Marfa Lights

As a high school student, a couple of friends and I took a long drive down a desolate road late at night in a far corner of west Texas. It was time to find the Marfa lights, and we were not disappointed.

I’m a chicken about scary stories. I don’t like to hear them because they freak me out when I wake up in the middle of the night and have to leave my safe bed to go to the bathroom. I don’t watch scary movies, either, even now as an adult. At least not often. My worst scary show experience happened because of “Twin Peaks” when my eldest was a newborn. Between sleep deprivation and physcial exhaustion, my mind was ripe for imagining those weird flashes of crazed maniacs crouching behind chairs.

But when it comes to natural supernatural stuff, I’m totally enthralled. I’ve never seen the Northern lights, but would love to. I love meteor showers, finding satellites, looking through telescopes, watching the weather, taking pictures of clouds.

So, back to Marfa. We (three other girls and I) piled into my friend’s Buick and headed to the remote roads. The drive out from where we were was a good hour. As I recall, we arrived at the general area and kind of moseyed around for about 20 minutes up and down the road. It was pitch black, being far from any kind of city and many years ago. Finally, headed back toward the way we had come, a few individual lights hovered, swirled slowly, and faded in and out behind us. They lasted a good five minutes or so, close to the horizon, but above the highway, and far back in the distance.

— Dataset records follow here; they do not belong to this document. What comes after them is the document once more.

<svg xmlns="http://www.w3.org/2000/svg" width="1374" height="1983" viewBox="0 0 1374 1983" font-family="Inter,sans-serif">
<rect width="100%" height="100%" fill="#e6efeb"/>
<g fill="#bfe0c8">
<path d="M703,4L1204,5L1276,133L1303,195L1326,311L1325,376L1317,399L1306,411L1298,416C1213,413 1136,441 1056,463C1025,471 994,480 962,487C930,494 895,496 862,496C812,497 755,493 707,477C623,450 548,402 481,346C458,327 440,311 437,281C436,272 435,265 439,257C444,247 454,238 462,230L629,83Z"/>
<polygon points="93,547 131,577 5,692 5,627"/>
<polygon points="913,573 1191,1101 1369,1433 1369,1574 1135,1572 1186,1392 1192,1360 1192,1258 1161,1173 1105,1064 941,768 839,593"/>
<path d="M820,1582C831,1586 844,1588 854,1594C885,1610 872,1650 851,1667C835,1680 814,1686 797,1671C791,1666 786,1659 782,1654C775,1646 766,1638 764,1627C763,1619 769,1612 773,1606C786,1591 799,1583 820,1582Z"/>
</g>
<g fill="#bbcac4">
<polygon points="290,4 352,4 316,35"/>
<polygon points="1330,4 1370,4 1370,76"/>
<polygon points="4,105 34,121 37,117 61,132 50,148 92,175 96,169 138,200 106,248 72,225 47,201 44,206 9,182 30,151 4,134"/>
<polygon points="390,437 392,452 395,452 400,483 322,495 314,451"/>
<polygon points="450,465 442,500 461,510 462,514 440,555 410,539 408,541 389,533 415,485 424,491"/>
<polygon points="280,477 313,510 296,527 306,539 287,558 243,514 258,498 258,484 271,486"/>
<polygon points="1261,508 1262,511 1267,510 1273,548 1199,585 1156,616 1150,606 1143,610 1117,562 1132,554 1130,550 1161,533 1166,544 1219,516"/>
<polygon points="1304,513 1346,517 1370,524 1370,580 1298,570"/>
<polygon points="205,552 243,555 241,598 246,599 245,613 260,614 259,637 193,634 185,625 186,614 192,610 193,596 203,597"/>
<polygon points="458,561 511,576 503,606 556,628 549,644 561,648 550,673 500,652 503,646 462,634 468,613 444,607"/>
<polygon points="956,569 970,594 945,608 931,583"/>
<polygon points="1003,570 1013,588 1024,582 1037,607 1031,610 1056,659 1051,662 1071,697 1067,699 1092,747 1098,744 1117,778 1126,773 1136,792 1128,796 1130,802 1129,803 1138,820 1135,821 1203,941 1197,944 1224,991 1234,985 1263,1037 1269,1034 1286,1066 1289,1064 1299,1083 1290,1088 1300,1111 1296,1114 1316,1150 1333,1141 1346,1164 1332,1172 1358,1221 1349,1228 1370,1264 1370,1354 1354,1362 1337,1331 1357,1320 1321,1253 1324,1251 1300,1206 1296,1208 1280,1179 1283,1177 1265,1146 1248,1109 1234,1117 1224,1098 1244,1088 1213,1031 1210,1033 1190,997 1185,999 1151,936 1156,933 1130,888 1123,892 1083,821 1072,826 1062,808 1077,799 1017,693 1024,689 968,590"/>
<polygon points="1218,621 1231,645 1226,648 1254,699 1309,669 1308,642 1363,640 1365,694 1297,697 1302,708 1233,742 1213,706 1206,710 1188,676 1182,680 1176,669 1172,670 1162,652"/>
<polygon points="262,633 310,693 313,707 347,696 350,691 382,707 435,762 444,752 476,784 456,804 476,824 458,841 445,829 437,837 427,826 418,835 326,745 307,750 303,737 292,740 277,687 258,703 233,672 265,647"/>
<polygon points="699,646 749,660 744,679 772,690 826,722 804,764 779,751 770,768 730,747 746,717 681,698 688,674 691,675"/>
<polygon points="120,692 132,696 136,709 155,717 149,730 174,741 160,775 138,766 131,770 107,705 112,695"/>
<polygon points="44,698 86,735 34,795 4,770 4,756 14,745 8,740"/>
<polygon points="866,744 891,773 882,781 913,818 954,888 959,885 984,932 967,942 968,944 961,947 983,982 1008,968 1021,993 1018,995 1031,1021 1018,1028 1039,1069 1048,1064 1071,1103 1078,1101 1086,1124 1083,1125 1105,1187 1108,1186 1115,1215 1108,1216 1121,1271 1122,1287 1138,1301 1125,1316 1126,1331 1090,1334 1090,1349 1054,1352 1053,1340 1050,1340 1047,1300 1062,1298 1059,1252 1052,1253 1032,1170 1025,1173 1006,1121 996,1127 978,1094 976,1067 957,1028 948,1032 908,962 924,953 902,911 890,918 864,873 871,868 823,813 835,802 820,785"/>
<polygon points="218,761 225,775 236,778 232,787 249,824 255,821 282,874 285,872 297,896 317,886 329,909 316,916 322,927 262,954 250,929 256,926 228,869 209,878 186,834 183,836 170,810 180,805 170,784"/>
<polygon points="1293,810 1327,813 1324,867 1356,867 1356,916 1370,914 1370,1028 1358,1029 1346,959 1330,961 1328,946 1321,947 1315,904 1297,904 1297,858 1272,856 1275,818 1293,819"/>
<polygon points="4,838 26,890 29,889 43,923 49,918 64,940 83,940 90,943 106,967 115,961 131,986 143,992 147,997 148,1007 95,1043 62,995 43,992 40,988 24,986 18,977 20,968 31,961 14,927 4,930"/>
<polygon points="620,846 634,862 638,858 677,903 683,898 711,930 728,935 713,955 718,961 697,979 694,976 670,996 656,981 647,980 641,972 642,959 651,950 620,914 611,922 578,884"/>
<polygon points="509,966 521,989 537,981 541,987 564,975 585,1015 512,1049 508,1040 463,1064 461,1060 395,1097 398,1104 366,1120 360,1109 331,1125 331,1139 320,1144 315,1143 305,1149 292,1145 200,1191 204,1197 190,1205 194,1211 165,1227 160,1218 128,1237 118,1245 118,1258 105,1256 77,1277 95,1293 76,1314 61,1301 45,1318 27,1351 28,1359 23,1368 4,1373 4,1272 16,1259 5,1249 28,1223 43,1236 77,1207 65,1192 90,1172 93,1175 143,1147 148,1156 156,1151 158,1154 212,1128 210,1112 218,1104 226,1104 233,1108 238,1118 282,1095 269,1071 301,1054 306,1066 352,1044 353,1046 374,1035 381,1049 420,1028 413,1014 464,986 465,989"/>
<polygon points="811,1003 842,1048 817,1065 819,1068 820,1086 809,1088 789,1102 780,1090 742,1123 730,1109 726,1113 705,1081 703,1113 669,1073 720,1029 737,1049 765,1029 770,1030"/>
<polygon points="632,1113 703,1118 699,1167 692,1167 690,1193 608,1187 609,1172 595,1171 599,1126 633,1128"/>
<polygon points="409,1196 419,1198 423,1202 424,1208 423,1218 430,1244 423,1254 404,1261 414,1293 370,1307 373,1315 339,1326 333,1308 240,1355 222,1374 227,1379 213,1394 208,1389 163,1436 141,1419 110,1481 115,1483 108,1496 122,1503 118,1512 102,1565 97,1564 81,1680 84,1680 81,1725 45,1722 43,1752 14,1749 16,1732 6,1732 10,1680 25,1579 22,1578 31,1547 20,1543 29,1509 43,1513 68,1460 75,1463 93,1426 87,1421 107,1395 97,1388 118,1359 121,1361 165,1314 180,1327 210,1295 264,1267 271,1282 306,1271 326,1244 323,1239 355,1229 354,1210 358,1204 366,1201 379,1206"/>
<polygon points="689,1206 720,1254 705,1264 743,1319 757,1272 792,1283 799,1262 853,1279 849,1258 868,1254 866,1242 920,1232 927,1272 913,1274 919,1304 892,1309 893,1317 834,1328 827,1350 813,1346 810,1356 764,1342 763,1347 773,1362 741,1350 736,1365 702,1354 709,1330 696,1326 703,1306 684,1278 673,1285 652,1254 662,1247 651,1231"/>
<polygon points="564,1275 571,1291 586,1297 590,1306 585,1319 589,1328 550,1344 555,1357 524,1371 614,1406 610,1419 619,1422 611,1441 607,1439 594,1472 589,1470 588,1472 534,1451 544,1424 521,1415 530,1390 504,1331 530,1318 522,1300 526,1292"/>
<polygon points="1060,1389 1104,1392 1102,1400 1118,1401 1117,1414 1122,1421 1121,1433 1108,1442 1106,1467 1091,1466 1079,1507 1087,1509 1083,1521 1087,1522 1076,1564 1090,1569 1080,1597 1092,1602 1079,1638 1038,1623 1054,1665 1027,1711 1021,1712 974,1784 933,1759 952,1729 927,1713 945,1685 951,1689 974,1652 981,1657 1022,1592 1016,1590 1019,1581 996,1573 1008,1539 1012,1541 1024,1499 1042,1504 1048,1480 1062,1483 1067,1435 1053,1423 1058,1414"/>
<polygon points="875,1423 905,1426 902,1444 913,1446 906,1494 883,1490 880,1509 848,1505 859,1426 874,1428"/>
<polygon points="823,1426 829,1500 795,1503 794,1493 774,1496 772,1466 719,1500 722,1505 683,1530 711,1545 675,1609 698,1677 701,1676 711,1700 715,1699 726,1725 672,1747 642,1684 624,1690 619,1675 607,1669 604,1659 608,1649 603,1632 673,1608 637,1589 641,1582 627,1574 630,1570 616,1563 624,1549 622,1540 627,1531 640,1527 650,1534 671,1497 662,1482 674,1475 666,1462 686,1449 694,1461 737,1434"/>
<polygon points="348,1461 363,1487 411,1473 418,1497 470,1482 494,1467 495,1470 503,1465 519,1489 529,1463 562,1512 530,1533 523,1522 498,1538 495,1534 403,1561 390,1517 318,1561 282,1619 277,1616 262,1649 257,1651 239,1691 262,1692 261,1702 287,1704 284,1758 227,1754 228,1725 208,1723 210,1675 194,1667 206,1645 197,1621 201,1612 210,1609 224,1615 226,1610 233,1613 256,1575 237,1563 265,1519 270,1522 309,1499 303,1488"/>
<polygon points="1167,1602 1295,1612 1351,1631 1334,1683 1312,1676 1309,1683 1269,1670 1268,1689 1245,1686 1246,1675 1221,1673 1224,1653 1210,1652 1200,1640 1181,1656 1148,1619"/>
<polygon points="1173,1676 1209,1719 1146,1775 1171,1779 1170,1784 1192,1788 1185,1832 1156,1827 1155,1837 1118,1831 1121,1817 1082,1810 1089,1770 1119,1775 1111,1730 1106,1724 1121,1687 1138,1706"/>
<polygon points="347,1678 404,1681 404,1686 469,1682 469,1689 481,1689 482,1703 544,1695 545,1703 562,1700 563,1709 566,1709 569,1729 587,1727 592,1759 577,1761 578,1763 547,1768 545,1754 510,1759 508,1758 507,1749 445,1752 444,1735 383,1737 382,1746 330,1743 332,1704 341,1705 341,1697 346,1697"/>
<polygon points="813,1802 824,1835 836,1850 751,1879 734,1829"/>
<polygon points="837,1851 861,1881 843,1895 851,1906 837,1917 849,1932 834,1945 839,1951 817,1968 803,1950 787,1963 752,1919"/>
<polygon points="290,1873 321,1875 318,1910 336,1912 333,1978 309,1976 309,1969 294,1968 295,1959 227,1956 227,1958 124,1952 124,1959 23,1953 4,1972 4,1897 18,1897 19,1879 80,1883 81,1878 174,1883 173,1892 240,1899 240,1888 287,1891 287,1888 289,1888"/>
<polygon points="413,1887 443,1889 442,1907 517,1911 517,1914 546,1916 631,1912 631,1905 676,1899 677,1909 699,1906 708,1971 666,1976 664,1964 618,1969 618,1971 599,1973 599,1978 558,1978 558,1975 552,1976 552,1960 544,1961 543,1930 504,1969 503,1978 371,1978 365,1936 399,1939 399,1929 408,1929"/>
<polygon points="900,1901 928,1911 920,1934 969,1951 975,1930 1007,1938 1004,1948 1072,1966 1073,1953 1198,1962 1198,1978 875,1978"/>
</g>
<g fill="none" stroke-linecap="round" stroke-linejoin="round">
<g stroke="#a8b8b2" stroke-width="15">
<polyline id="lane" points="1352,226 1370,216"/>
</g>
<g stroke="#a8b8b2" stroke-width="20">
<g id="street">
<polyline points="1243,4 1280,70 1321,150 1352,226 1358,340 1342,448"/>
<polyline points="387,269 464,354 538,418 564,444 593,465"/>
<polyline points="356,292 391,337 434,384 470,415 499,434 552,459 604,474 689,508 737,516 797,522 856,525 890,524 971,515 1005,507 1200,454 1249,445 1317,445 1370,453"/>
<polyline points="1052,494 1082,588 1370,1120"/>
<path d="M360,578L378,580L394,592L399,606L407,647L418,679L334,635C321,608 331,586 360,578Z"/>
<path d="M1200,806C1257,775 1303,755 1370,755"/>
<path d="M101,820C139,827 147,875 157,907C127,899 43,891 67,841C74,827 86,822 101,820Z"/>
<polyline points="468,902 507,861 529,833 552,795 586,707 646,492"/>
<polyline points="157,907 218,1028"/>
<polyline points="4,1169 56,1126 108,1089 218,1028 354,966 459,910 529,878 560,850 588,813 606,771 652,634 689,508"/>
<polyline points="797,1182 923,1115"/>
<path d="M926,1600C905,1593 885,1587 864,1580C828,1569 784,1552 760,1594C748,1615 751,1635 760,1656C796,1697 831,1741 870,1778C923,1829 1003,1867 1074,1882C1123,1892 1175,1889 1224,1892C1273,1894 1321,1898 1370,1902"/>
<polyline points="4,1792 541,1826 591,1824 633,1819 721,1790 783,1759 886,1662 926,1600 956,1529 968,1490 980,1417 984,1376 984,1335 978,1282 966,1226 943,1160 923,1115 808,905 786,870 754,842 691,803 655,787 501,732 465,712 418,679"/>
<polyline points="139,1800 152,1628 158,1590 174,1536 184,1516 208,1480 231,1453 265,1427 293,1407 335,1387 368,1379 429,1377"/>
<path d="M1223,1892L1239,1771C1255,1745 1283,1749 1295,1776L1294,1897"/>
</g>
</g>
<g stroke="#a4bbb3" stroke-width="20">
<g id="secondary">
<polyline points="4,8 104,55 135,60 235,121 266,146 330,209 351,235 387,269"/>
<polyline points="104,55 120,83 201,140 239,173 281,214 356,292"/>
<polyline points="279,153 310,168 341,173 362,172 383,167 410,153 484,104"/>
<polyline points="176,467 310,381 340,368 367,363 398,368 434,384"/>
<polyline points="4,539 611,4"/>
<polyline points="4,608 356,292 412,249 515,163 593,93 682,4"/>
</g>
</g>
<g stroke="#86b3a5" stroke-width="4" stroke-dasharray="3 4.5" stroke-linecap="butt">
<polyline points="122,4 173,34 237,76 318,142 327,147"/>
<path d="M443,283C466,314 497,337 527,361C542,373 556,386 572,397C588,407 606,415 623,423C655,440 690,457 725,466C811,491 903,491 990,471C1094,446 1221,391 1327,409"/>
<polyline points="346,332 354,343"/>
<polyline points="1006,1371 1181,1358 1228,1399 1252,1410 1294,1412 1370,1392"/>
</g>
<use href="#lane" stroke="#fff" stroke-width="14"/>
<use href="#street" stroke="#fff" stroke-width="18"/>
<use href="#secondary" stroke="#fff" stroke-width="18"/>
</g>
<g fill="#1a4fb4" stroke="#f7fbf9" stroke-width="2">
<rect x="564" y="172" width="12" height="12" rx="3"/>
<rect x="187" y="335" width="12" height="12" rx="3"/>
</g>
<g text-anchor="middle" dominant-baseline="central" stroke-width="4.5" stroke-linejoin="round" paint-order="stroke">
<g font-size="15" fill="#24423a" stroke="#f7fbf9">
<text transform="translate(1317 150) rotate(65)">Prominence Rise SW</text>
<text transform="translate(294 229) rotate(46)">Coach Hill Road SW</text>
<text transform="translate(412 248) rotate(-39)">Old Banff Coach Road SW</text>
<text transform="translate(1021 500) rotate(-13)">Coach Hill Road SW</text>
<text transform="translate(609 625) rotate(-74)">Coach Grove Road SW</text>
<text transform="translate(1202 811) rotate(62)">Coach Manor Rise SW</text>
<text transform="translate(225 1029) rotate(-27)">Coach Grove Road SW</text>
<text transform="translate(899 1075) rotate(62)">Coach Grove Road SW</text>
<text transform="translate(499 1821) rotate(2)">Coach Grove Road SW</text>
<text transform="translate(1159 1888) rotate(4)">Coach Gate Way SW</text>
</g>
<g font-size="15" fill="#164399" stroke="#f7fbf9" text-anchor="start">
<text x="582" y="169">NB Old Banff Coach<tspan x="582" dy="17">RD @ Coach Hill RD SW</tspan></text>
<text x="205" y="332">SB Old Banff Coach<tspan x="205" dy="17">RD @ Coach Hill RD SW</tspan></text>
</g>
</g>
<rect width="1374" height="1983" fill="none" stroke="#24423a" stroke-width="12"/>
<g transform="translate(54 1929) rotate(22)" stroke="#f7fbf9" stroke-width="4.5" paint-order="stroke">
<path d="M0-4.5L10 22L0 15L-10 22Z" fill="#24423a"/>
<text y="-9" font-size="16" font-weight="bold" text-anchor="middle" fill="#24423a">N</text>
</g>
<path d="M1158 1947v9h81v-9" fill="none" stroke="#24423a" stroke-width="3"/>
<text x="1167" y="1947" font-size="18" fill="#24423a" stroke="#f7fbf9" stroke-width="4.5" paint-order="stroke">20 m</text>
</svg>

We were sufficiently thrilled and headed back toward the camp we were staying at in the Davis Mountains. It was after midnight by then, and I’ve always been likely to fall asleep in the car, so I was drifting in and out of sleep while my friend drove. She had the windows all down and the radio blaring to stay awake herself.

It was altogether surreal, and still sends a chill down my spine when I remember it.